7. Simpson's focus on Adrianna's trial testimony where she recanted her earlier statements to police is misplaced because we may not reweigh the evidence or substitute our own assessment of the witnesses' credibility for the determination made by the jury. (People v. Snow (2003) 30 Cal.4th 43, 66, 132 Cal.Rptr.2d 271, 65 P.3d 749.)

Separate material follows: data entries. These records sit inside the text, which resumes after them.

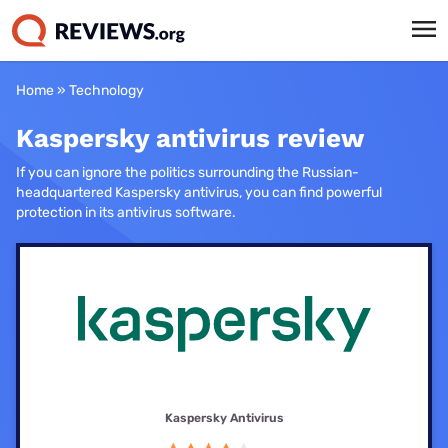
Home
»
Technology
Kaspersky antivirus review
If you can ignore the politics surrounding the Russian-
headquartered Kaspersky antivirus, you can find powerful
protection in its antivirus software.
Kaspersky Antivirus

8. We reject Simpson's contention that Adrianna's testimony regarding putting the gun in her purse cannot be considered because it is uncorroborated accomplice testimony. The instructions required jurors to decide whether Adrianna was an accomplice to the crimes alleged against appellants. Assuming the jury found Adrianna was an accomplice, the testimony that Simpson put a gun in her purse, evidence that goes to the existence of the conspiracy, need not be corroborated. (People v. Cooks (1983) 141 Cal.App.3d 224, 312, 190 Cal.Rptr. 211 (Cooks); People v. Buono (1961) 191 Cal.App.2d 203, 215-216, 12 Cal.Rptr. 604, [“[T]he corroboration required by Penal Code [section] 1111 does not include the corpus delicti and is confined to the matter of connection of the individual defendant with the crime. (fn. omitted)].)

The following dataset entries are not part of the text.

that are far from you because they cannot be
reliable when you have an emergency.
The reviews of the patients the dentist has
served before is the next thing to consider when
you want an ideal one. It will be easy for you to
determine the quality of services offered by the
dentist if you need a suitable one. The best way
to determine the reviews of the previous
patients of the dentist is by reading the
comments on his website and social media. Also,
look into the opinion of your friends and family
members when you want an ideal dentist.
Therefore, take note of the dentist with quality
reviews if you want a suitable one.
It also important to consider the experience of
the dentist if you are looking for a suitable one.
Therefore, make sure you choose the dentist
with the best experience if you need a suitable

9. Simpson notes that only two of the 104 overt acts named him, and out of the remaining 100 overt acts, he was in custody for 69 of them, he was not depicted in photographs or involved in any of the social media messages, and there was no evidence he knew or was aware of the social media posts. These points are not persuasive because a conspirator need not personally participate in any of the overt acts as long as he or she conspired to commit the crime and a coconspirator committed an overt act. (People v. Morante, supra, 20 Cal.4th 403, 417, 84 Cal.Rptr.2d 665, 975 P.2d 1071.) Moreover, “[a]lthough a defendant's arrest and incarceration may terminate his participation in an alleged conspiracy, his arrest does not terminate, or constitute a withdrawal from, the conspiracy as a matter of law.” (Cooks, supra, 141 Cal.App.3d at p. 316, 190 Cal.Rptr. 211.) Rather, “[o]nce the defendant's participation in the conspiracy is shown, it will be presumed to continue unless he is able to prove, as a matter of defense, that he effectively withdrew from the conspiracy.” (Ibid.) Simpson failed to make such a showing.
10. We address Hoskins's constitutional challenge to the social media evidence in part I.B.2.d., post.

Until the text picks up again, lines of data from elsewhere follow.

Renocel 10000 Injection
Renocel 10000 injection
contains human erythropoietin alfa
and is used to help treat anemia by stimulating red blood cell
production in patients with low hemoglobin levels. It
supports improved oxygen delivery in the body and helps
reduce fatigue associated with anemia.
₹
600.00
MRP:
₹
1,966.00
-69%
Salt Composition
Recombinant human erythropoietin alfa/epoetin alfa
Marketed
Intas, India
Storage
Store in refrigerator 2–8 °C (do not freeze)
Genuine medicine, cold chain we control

11. Overt act 103 alleged, “On or about May 9, 2014, Emanuel Peavy posed in a photograph with a firearm wearing a red ‘THS’ (Tiny Hit Squad) shirt with ‘Brims,’ and ‘Fuck Crabs’ on the back of the shirt.” Overt act 104 alleged, “On or about May 10, 2014, the message, ‘Fuck Wet Toast!!!!!!!!! 3-11 Till My Motherfuckin DEATH,’ was posted to Leron Johnson's Facebook account.”
12. Overt act 15 alleged, “On or about June 6, 2012, Dionte Simpson posed in a video posted onto Youtube displaying Fuck Neighborhood Crips hand signs with his right hand in the shape of a gun pointed at Neighborhood Crips hand sign.”
13. Simpson joins in this argument, asserting that Hoskins's First Amendment challenges to prosecution evidence applies equally to him.
14. Simpson joins in Ware's argument because it supports his argument that overt acts 76 to 81 arising out of this shooting were not proven.
15. The only evidence of Simpson's possible involvement in this shooting is the fact that Simpson drove a gold colored Lexus, and the statement of a witness that he saw a gold car in the area and that the shooters ran in the direction of the gold car. This same witness testified that the men got into a tan or white ‘90s model Ford Crown Victoria.’ Additionally, about a month after this shooting Simpson gave the gun involved in this shooting to his girlfriend. The girlfriend stated the Simpson passed guns to lots of people.
26. After we issued our opinion, Ware filed a petition for rehearing raising a new issue based on Senate Bill No. 136, which became effective January 1, 2020. Because we have vacated Ware's sentence, Ware should raise this issue at his resentencing hearing.
Benke, Acting P. J., and Huffman, J., concurred.